Si se quisiera mejorar realmente la situación de alrededor de 400 millones de habitantes de los PPAE, se debería anular totalmente la deuda externa de esos países, y abandonar al mismo tiempo las políticas de ajuste y reintegrarles lo que le ha sido expoliado a dichos pueblos (lo que normalmente se llama bienes mal adquiridos).
La anulación de la deuda de los países más pobres no debería ser más que un primer paso.
En realidad luego de la explosión de la crisis de la deuda en 1982, los flujos han transitado desde los países en vías de desarrollo hacia los países ricos y no a la inversa como infundadamente pretenden los dirigentes de las instituciones financieras internacionales. De este modo se asiste desde hace dos décadas a una transferencia neta y masiva de riquezas.
El mecanismo de reembolso de la deuda se ha agregado a otros ya preexistentes (desigual intercambio comercial, pillaje de las riquezas naturales y humanas, fuga de cerebros, repatriación de los beneficios hacia las casas matrices, etc) y además los ha reforzado poderosamente.
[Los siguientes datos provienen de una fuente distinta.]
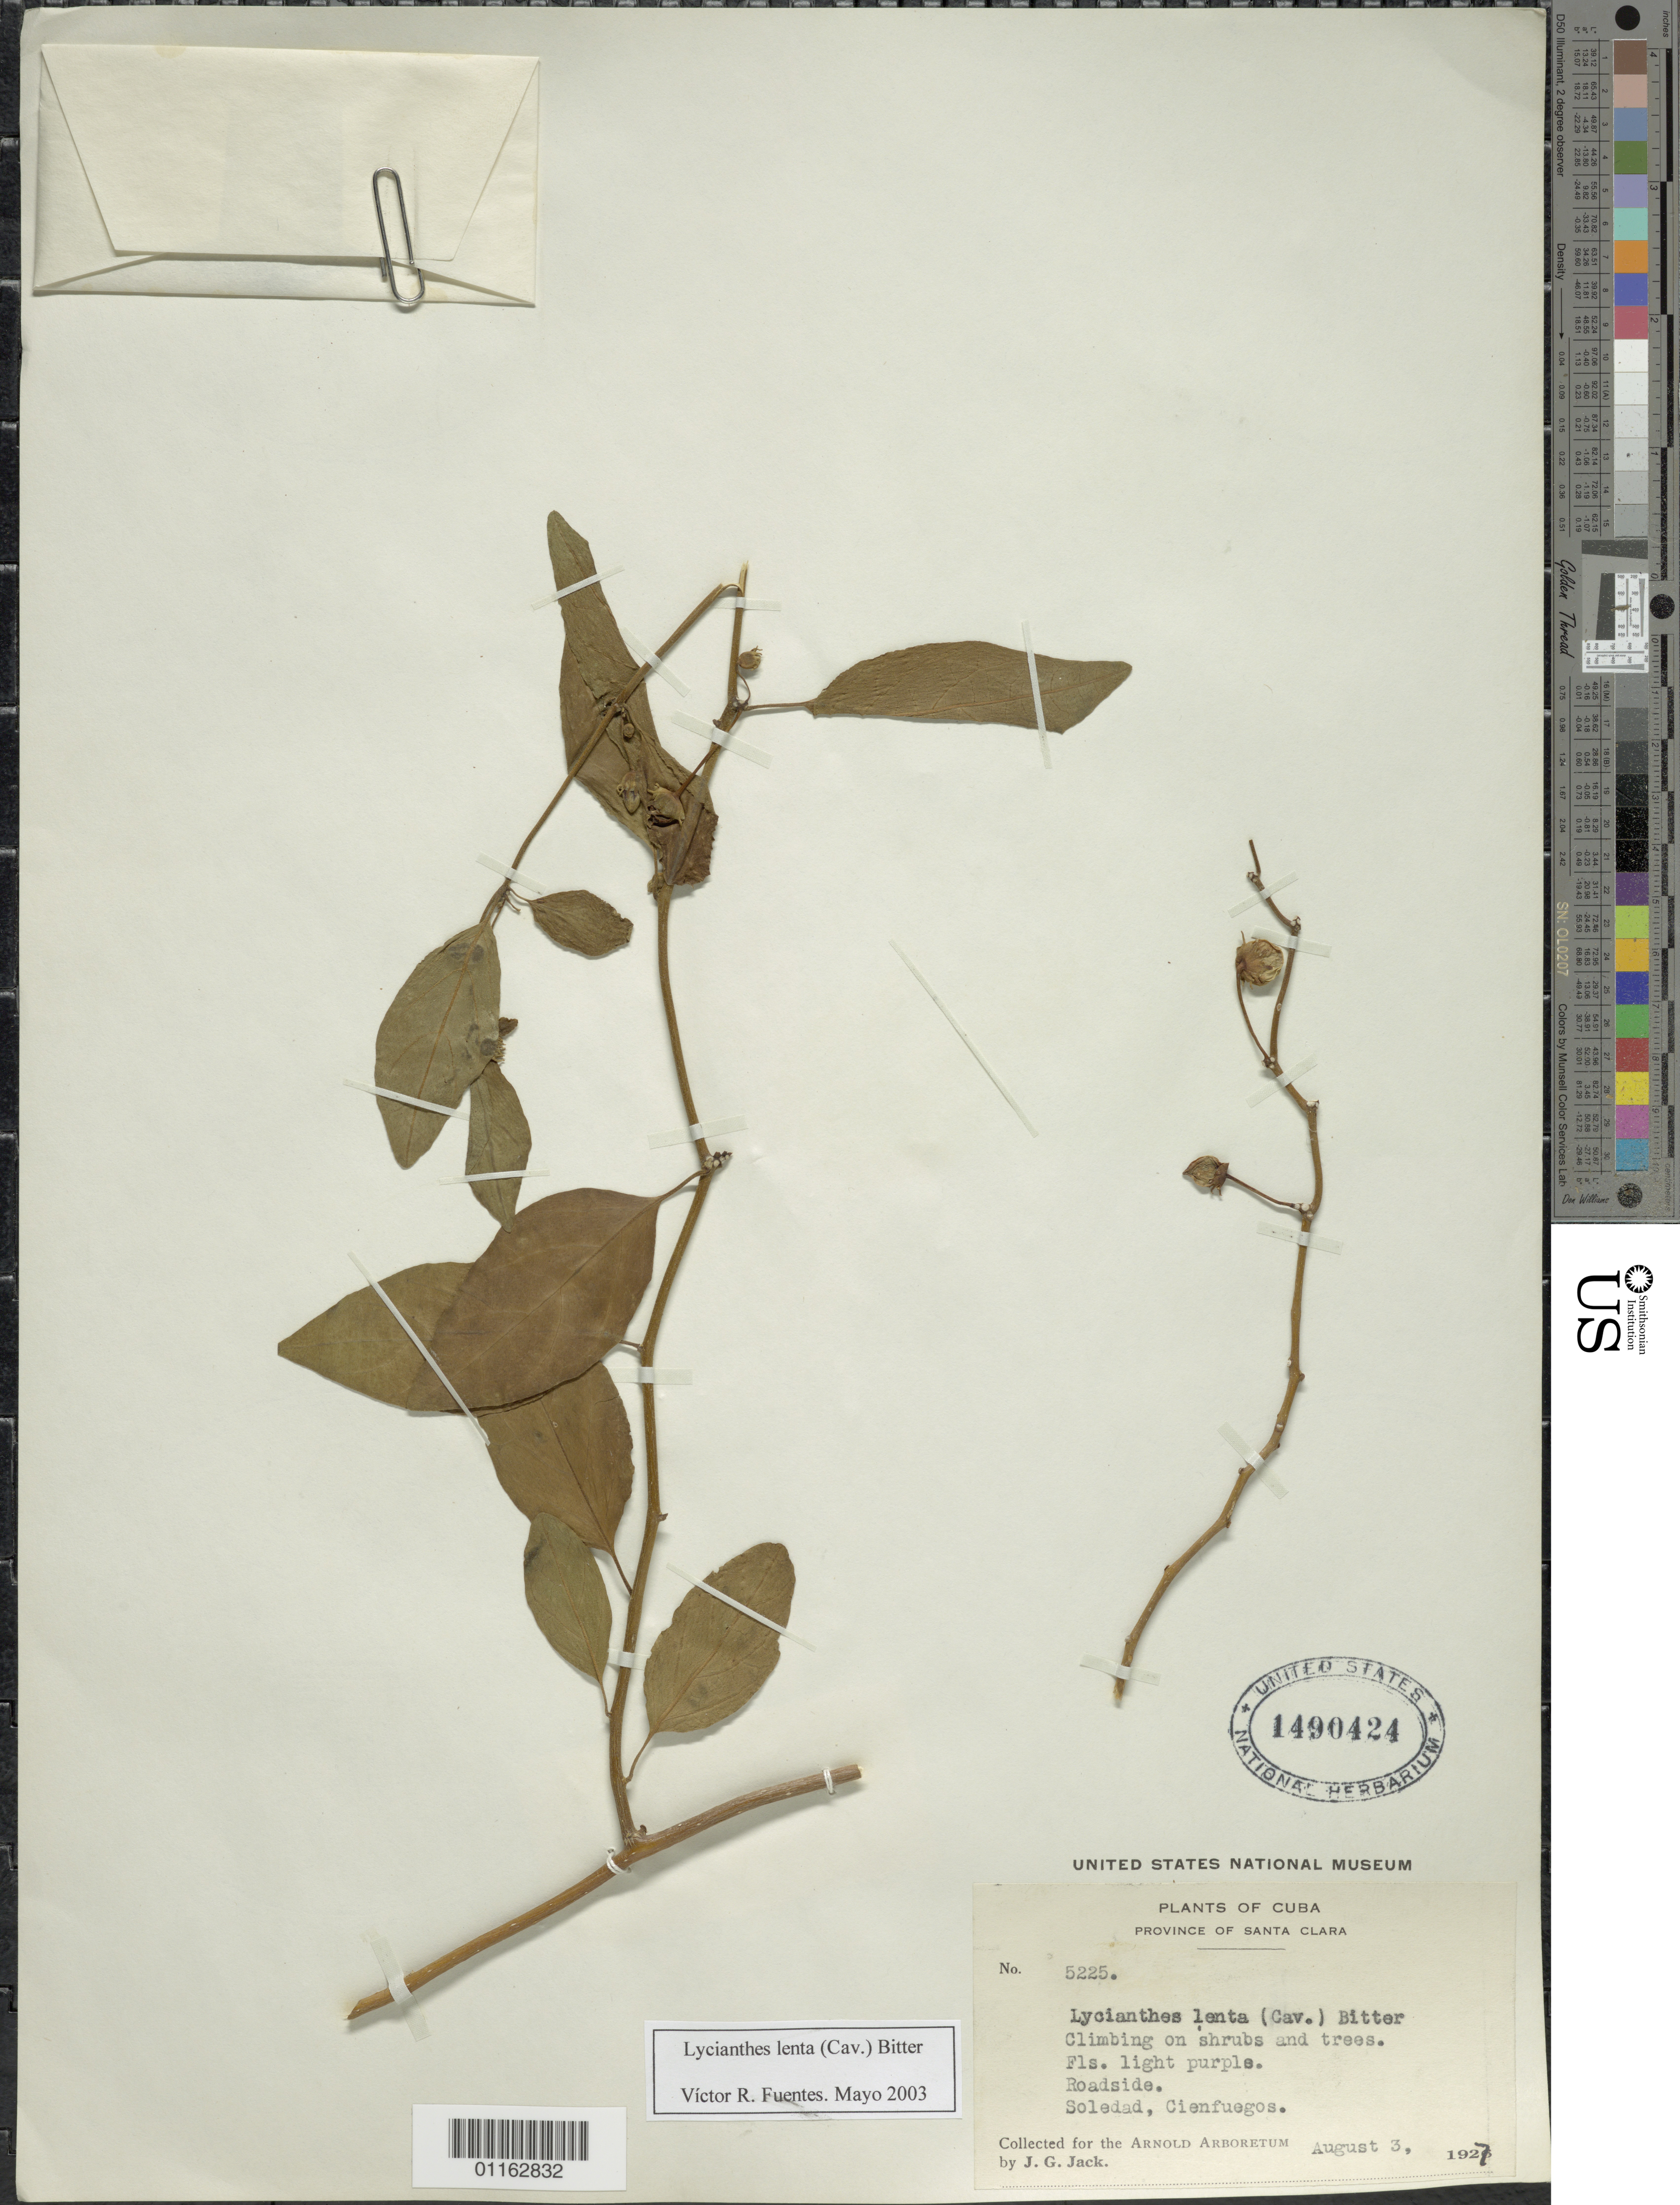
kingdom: Plantae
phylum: Tracheophyta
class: Magnoliopsida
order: Solanales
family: Solanaceae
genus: Lycianthes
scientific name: Lycianthes lenta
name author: (Cav.) Bitter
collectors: J. G. Jack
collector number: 5225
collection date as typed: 03 Aug 1927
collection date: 1927-08-03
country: Cuba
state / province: Villa Clara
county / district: Santa Clara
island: Cuba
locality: Climbing on shrubs and trees; roadside. Soledad, Cienfuegos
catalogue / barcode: US 1490424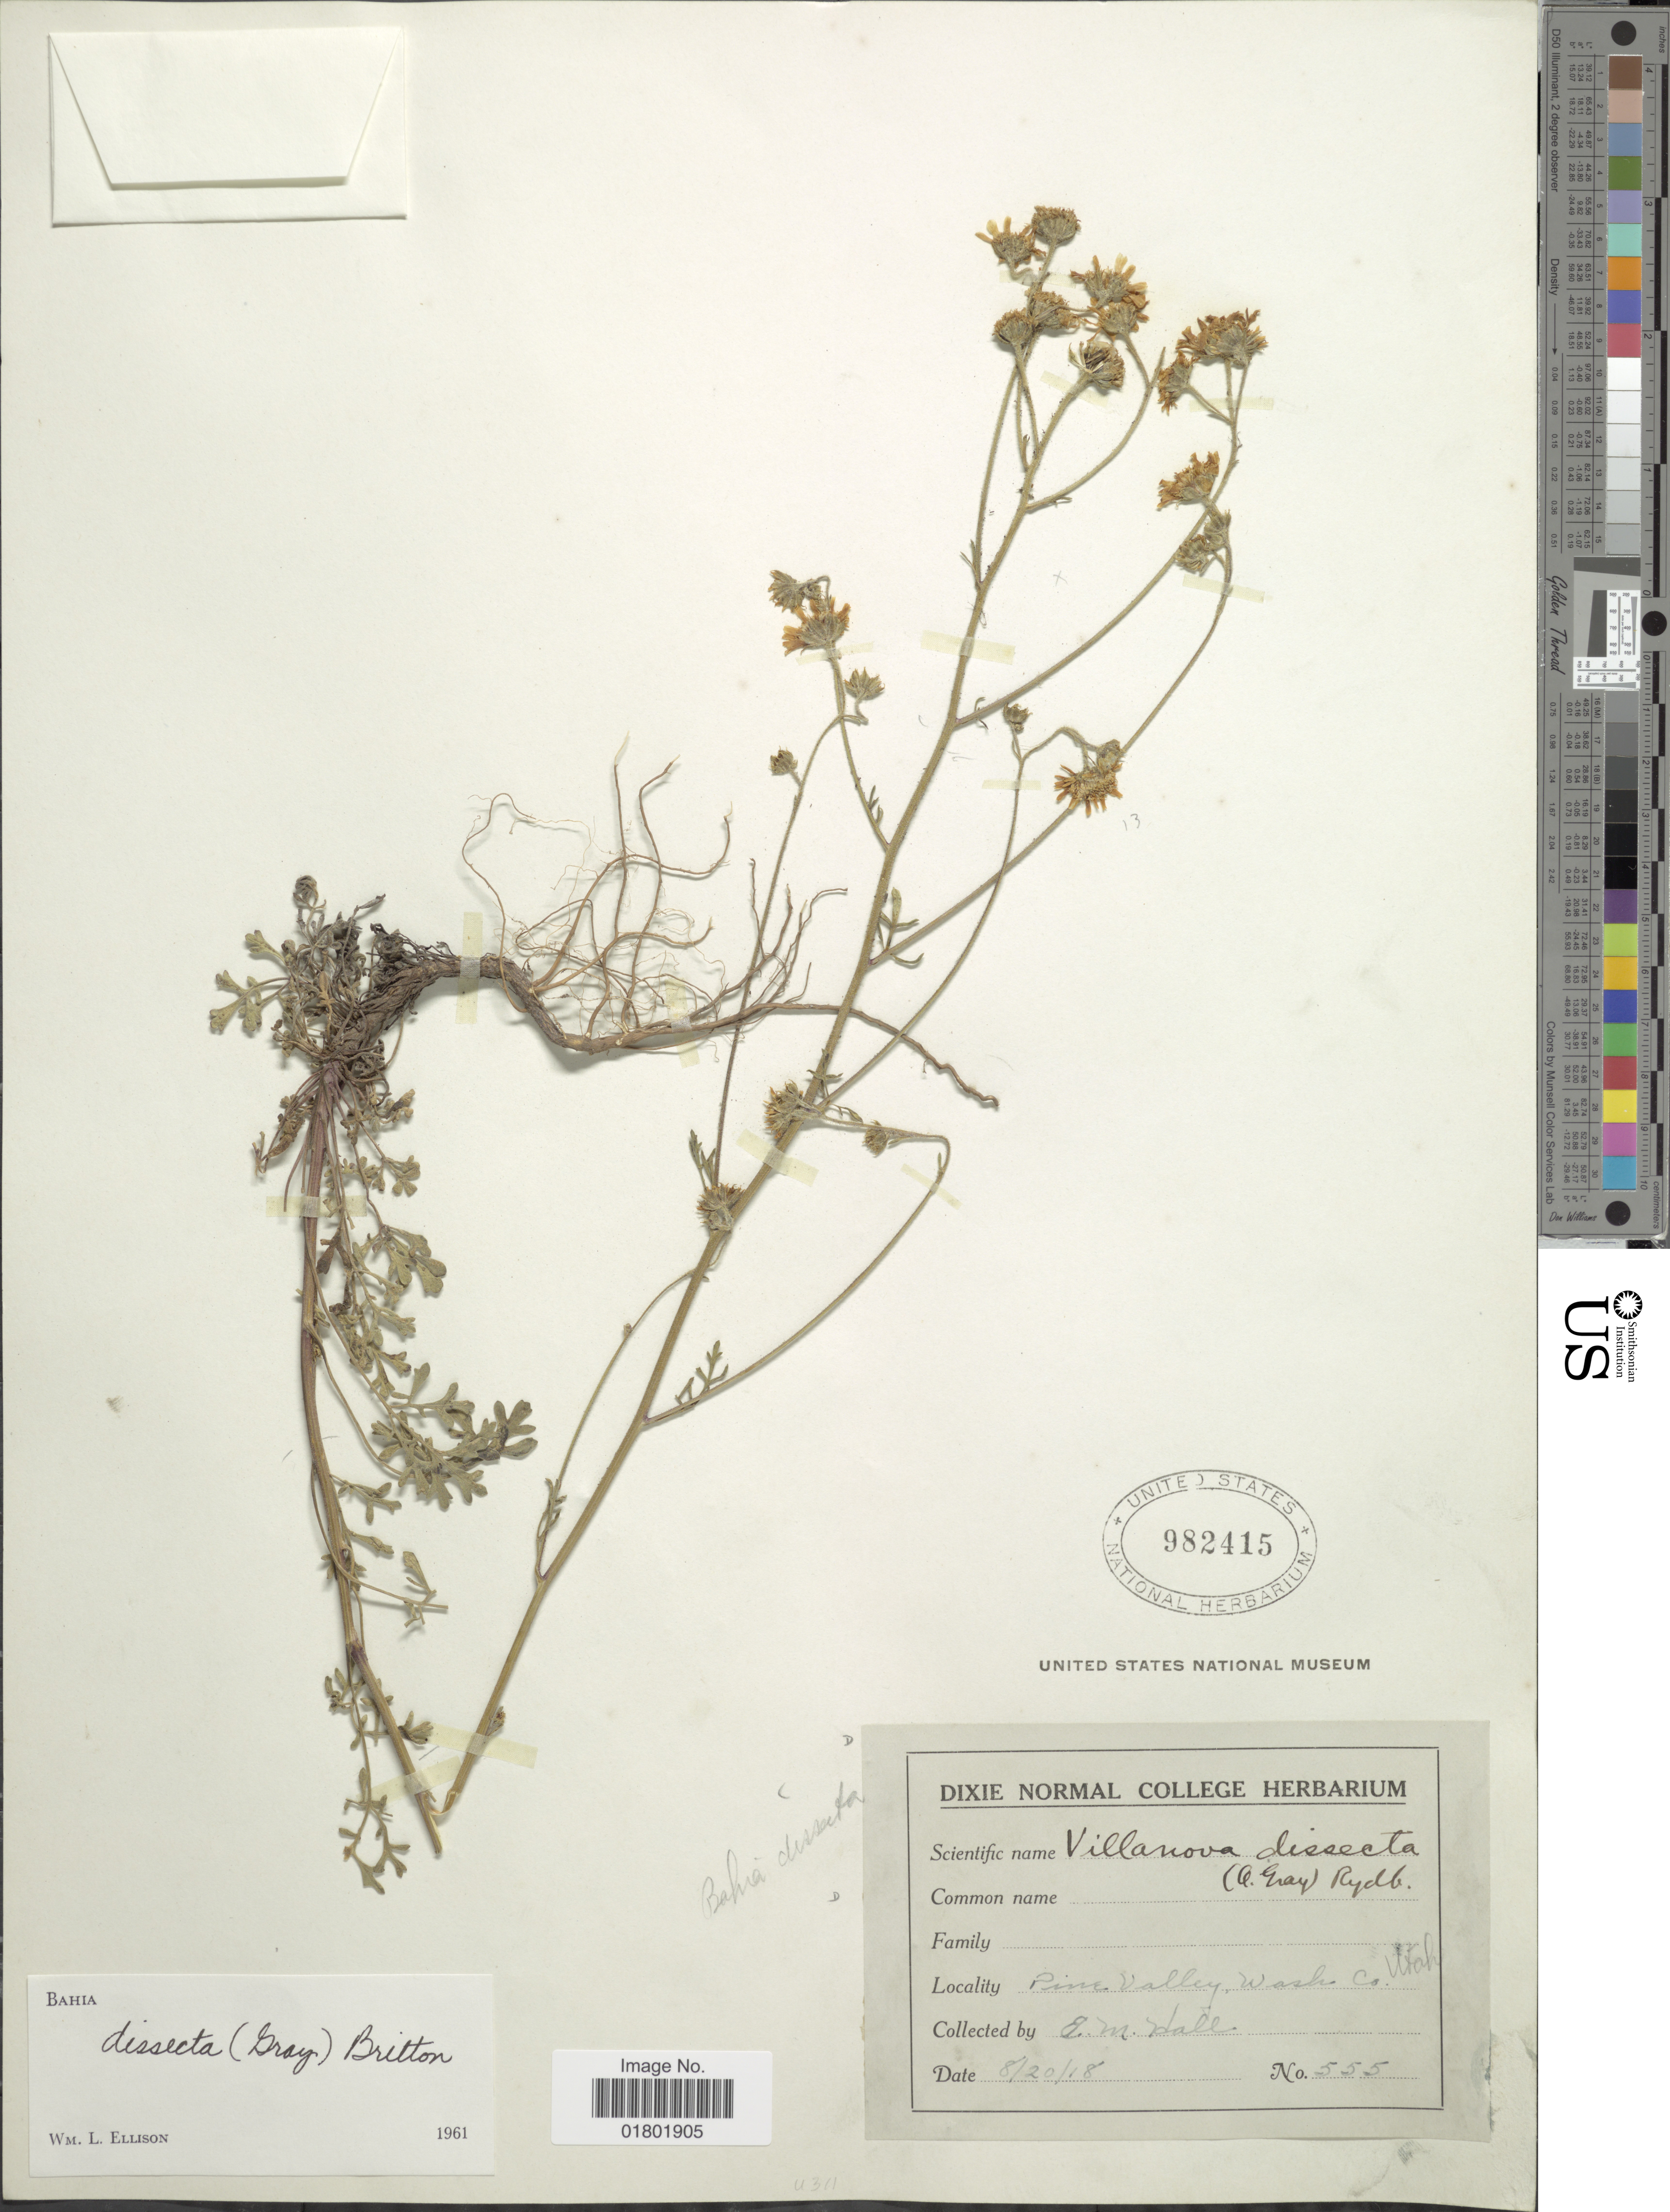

Desde 1982 los países en vías de desarrollo han transferido a sus acreedores el equivalente a varias decenas de planes Marshall 2 (mientras las élites capitalistas locales cobran de paso su comisión).
2 El Plan Marshall (1948-1951) fue concebido por la administración del Presidente demócrata Harry Truman bajo el nombre de European Recovery Program, pero fue inmediatamente conocido con el nombre del Secretario de Estado de esa época Georges Marshall (que fue Jefe de Estado Mayor General entre 1939 y 1945) encargado de ponerlo en marcha...Entre abril de 1948 y diciembre de 1951, los EEUU acordaron en calidad de préstamo a dieciséis países europeos, una ayuda de 12,5 mil millones de dólares. Este Plan tenía por objeto favorecer la reconstrucción de Europa devastada durante el transcurso de la Segunda Guerra Mundial. Es necesario tener en cuenta que actualmente hacen falta 6,28 dólares para el equivalente de un dólar de 1948, de modo que el costo del Plan Marshall sería hoy en día de 78.5 mil millones de dólares. Si se computa el total de los reembolsos efectuados por el Tercer Mundo en 1999 por su deuda pública, es decir 240 mil millones de dólares (Fuente Banco Mundial, DGF, 2000) a los países industrializados, se concluye que ha sido el equivalente a 3 Planes Marshall. Siguiendo esta idea, desde 1980 hasta la fecha, los países del Tercer Mundo han transferido a sus acreedores de los países centrales un total de 42 Planes Marshall (más de 3.350 mil millones de dólares).